Du sang dans la neige
D'après le carnet de route de maurice Froussart alors mobilisé dès septembre 1939.
Maurice Froussart debout 2ème à partir de la droite.
Les événements relatés sont authentiques et le récit est extrait de mon carnet de route. Ils ont eu lieu pendant la "drôle de guerre" pourtant pas toujours drôle pour les soldats engagés devant Forbach, en cet hiver 1939-1940. Jugez plutôt.
Notre petit groupe de fantassins avait profité de la nuit pour occuper le Point d'appui : une maison à 100 mètres du village et à environ 500 mètres de l'ennemi. Pour y arriver nous dûmes franchir, en silence et sans lumière, des arbres abattus et des trous d'obus.
Les consignes furent passées par les partants, bien contents d'être relevés. Avant l'aube, les mitrailleuses, flanquant un autre Point d'Appui situé à la corne d'un bois, sont installés dans des trous peu profonds. Ne dépassent que les canons, toiles de tentes et filets de camouflage dissimulant hommes et matériel. Et commence le supplice! Ils ne pourront regagner la maison que la nuit tombée. Or il fait moins 20° et pas question de bouger. Le chef de pièce, le tireur et le chargeur se serrent entre eux sous leurs couvertures. Mais lentement le froid terrible les pénètre jusqu'aux os; et cela dure longtemps, longtemps, avec le risque d'un coup de main allemand. Quand on va les chercher, à la nuit tombée, ils sont engourdis, glacées et ne pourraient, seuls, rejoindre leurs camarades. On les frictionne pour les requinquer et ils avalent une bonne bistoule. Alors leurs trous sont occupés par des guetteurs-grenadiers qui eux seront remplacés toutes les deux heures, grâce à l'obscurité.
Dans la maison, pas de feu, pas de lumière, pas de bruits, pas de pinard qui est gelé, hâtif repas froids arrosés d'eau prodiguée par un robinet, heureusement bien protégé. Nuit calme, seulement quelques tirs lointains. Une fine neige tombe et couvre le sol comme un linceul, rendant plus sinistre encore un paysage dévasté. Nous avons trop froid pour pouvoir dormir et nous sommes tendus et anxieux; non sans raison, car voilà de la visite !...

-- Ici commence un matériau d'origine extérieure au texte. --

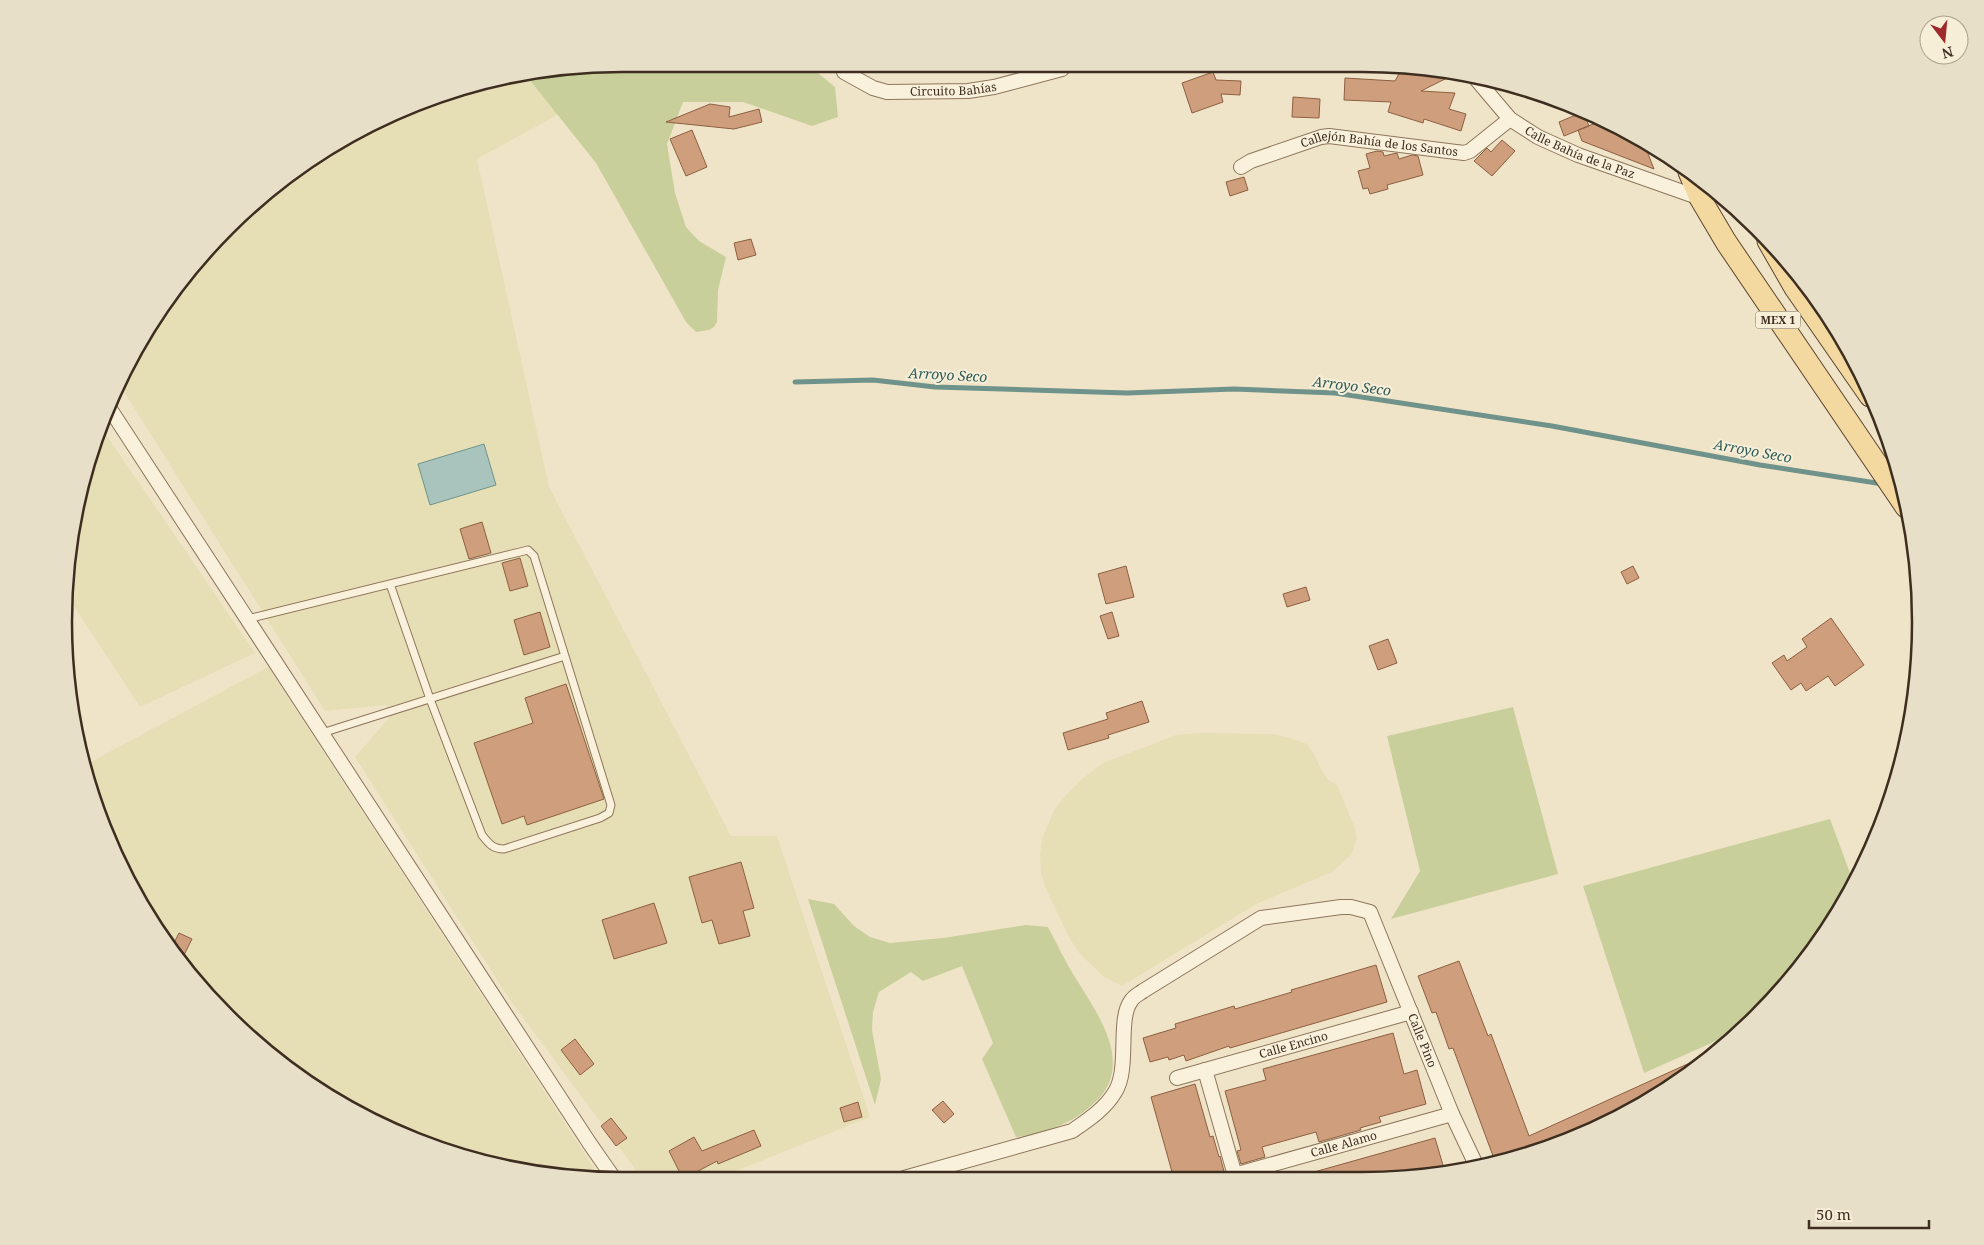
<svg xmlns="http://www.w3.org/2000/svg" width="1984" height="1245" viewBox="0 0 1984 1245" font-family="'Noto Serif',serif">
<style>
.farmland{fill:#e6deb5}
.green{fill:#c9cf9b}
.water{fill:#a9c4bc;stroke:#6f938a}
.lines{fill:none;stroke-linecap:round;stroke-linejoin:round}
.stream{stroke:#6f938a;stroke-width:5}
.building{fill:#cf9f7d;stroke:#8d5f41}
.service-casing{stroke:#8d765c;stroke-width:9}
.minor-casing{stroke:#8d765c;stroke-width:16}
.primary-casing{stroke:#5b4430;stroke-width:23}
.service{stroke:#faf1dc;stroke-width:7}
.minor{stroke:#faf1dc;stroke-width:14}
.primary{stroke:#f3d9a0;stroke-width:21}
.labels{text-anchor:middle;stroke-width:4;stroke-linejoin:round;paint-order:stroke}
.shield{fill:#f7eed8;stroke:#756857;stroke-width:1}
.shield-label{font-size:11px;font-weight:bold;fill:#3d2e20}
.street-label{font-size:12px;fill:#3d2e20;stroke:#f7eed8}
.water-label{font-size:14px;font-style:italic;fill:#2f5d5a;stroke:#f7eed8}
.rim{fill:none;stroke:#3d2e20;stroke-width:2.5}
</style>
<rect width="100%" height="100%" fill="#f0e4c8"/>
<path class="farmland" d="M549 69H641L477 159 549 487 731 836H777L870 1117 721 1177H641L508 997 355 757 390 717 386 705 325 711 121 387 158 312 227 228 283 179 375 122 443 93Z
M101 427 255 653 140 707 66 594 69 549 93 443Z
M268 667 600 1177H550L409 1139 283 1066 227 1017 158 933 93 802 85 765Z
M1199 733 1274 734 1287 737 1307 744 1314 754 1319 765 1328 780 1337 785 1354 826 1357 838 1351 855 1332 872 1258 903 1122 986 1104 977 1080 954 1070 939 1045 887 1041 872 1040 854 1042 839 1054 810 1067 794 1082 779 1103 763 1176 735Z"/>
<path class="green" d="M549 69H813L835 87 838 117 812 126 743 102H683L667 144 675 193 686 227 699 241 726 257 718 290 717 322 714 327 709 330 696 332 686 322 596 163 525 74Z
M1513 707 1558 874 1391 919 1420 871 1387 736Z
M1830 819 1854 884 1805 962 1743 1029 1644 1073 1583 886Z
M808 899 834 904 854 926 870 937 890 943 943 938 1026 925 1048 927C1056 942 1064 959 1073 974 1097 1013 1138 1066 1092 1105 1070 1125 1044 1133 1016 1137L982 1059 993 1043 962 966 923 981 911 972 879 992 873 1012 872 1030 881 1079 875 1105Z"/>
<path class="water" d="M484 444 496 485 430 505 418 464Z"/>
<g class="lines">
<path class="stream" d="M795 382 873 380 935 387 1127 393 1234 389 1335 393 1552 426 1760 465 1883 484"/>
</g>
<path class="building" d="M1402 68H1434L1455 74 1421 91 1455 93 1449 109 1466 114 1461 131 1424 119 1423 123 1388 112 1391 102 1344 100 1345 78 1395 81Z
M1213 72 1216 80 1241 81 1240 95 1221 94 1223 102 1192 113 1182 83Z
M1293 97 1320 99 1319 118 1292 117Z
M710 104 730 107 729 117 759 109 762 122 734 129 666 122Z
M1583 112 1589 126 1564 136 1559 122Z
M1601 121 1645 146 1654 169 1582 141 1578 130Z
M692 130 707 167 686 176 670 139Z
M1502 140 1515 151 1492 176 1474 161 1487 148 1491 152Z
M1377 151 1383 152 1384 156 1397 153 1399 159 1412 155 1418 156 1423 175 1387 185 1388 189 1370 194 1368 188 1363 189 1358 171 1370 168 1366 154Z
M1244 177 1248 190 1230 196 1226 182Z
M751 239 756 255 738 260 734 243Z
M482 522 491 553 469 559 460 529Z
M520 558 528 586 510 591 502 563Z
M1126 566 1134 597 1106 604 1098 574Z
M1633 566 1639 578 1627 584 1621 572Z
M1306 587 1310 600 1287 607 1283 594Z
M540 612 550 647 524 655 514 620Z
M1112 612 1119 636 1108 639 1100 616Z
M1831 618 1864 665 1835 686 1828 676 1806 691 1801 683 1791 690 1772 663 1784 655 1787 661 1807 647 1802 639Z
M1388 639 1397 663 1378 670 1369 646Z
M566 684 604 799 527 825 524 816 502 824 474 743 533 723 525 698Z
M1142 701 1149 722 1108 735 1109 738 1068 750 1063 733 1108 719 1106 713Z
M741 862 754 908 743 911 750 936 719 944 712 920 702 923 689 877Z
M654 903 667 943 614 959 602 920Z
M179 933 192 939 181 961 171 949Z
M1459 961 1488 1036 1491 1034 1529 1136 1694 1061 1697 1066 1641 1107 1506 1162 1496 1164 1453 1048 1449 1049 1436 1012 1432 1013 1418 976Z
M1376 965 1387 1002 1230 1048 1229 1046 1186 1061 1184 1055 1169 1060 1168 1057 1150 1062 1143 1038 1176 1028 1175 1024 1234 1006 1235 1009 1292 992 1291 990Z
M1393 1033 1404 1074 1417 1070 1426 1104 1379 1117 1381 1122 1360 1128 1361 1130 1319 1142 1316 1132 1262 1147 1265 1157 1241 1164 1237 1151 1241 1150 1225 1091 1266 1080 1263 1069Z
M575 1039 594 1064 580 1075 561 1050Z
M1195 1084 1210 1137 1213 1136 1219 1157 1220 1156 1226 1179H1174L1151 1097Z
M943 1101 954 1114 944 1123 932 1110Z
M858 1102 862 1117 844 1122 840 1108Z
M611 1118 627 1138 616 1146 601 1126Z
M754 1130 761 1146 718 1164 717 1161 687 1177H682L669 1151 694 1137 702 1151Z
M1435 1138 1445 1172 1398 1180H1301L1300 1176Z"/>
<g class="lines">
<g class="service-casing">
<path id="service" d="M247 619 520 552 528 550 534 556 611 805 609 813 600 818 504 849C493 849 489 844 482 835L430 699 390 584
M322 733 565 656"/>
</g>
<g class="minor-casing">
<g id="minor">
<path id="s1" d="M844 72 873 88 887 92 968 91 994 87 1062 69"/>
<path id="s2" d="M1477 80 1510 119 1538 137 1578 155 1700 198"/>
<path id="s3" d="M1241 167 1251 161 1321 137 1329 136 1464 153 1470 151 1510 119"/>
<path d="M110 409 590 1144 613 1177"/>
<path d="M1205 1070 1236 1179"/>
<path id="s4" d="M1177 1078 1411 1012"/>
<path id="s5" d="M1234 1175 1452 1114"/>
<path id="s6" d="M904 1178 1072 1131C1088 1120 1105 1109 1115 1092 1130 1069 1117 1019 1131 1001 1133 997 1139 994 1143 991L1261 918 1341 907H1351L1370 912 1452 1114 1477 1167"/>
</g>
</g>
<g class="primary-casing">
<path id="primary" d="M1689 172 1700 198 1726 242 1906 507
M1768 241 1795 288 1870 396"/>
</g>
<use href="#service" class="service"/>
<use href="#minor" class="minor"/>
<use href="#primary" class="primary"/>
</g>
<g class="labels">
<rect class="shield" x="1755.5" y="311.5" width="45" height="17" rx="4"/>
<g class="shield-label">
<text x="1778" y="324">MEX 1</text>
</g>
<g class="street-label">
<text dy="4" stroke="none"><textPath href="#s1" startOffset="114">Circuito Bahías</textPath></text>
<text dy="4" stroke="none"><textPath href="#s3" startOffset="144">Callejón Bahía de los Santos</textPath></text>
<text dy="4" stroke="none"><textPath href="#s2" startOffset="129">Calle Bahía de la Paz</textPath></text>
<text dy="4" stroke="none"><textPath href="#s6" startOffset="730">Calle Pino</textPath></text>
<text dy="4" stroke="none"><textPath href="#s4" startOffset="121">Calle Encino</textPath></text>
<text dy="4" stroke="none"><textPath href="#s5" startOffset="114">Calle Alamo</textPath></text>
</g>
<g class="water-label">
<text transform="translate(948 375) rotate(3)" y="5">Arroyo Seco</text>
<text transform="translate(1352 386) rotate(7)" y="5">Arroyo Seco</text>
<text transform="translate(1753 451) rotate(10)" y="5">Arroyo Seco</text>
</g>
</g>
<path d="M0 0H1984V1245H0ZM622 72H1362A550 550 0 0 1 1912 622V622A550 550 0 0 1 1362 1172H622A550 550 0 0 1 72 622V622A550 550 0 0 1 622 72Z" fill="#e8dfc9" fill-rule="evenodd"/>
<path class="rim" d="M622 72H1362A550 550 0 0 1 1912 622V622A550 550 0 0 1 1362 1172H622A550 550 0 0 1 72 622V622A550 550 0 0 1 622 72Z"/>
<g transform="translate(1944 40) rotate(164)"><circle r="24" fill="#f7eed8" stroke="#ada18e"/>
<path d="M0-4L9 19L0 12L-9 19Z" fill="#9e2a2b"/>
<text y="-8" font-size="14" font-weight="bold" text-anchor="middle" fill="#3d2e20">N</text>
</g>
<path d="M1809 1220v8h120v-8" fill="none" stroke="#3d2e20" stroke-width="2.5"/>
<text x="1816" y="1220" font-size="15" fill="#3d2e20" stroke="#f7eed8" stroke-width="4" paint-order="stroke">50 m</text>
</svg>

De l'intérieur, un guetteur prévient soudain : "Il y en a qui coupe nos barbelés!" Tout le monde gagne son poste. Nous voyons une vingtaine d'ennemis monter tranquillement sur une crète à 50 mètres où ils s'arrêtent pour discuter. Trois demeurent là et les autres s'avancent vers la maison et les trous de guetteurs-grenadiers. Ceux-ci, respectent les ordres, ne se sont pas encore manifestés. Jugeant le moment opportun, l'adjudant commandant le Point d'appui, fait balancer des grenades, imité par les guetteurs de l'extérieur. Mitraillettes contre mousquetons accroissent le vacarme auquel s'ajoutent des cris, des hurlements, des gémissements. La bagarre ne dure que quelques minutes. L'ennemi surpris et désemparé, se replie en emportant morts et blessés. Sa défaite aurait été plus grande si nos mitrailleuses étaient entrées en action; surtout à leur arrivée quand ils se profilaient sur la crête; mais interdiction formelle d'ouvrir le feu; seulement en cas d'attaque générale. Chez nous, Français, pas de victime, mais beaucoup d'émotion, bien justifiée.
Au jour naissant, une patrouille sort avec précaution protégée par les gars à leur poste de combat. Neuf fusils, cinq baïonnettes, quatre grenades à manche; un peu plus loin, trois casques, d'autres grenades et des équipements ensanglantés. Toujours est-il que, malgré le prix payé, les boches savent que la maison du nord du village est occupée et défendue. Mais eux aussi ont du trouver cette nuit là que la "drôle de guerre" ne l'était pas pour tous.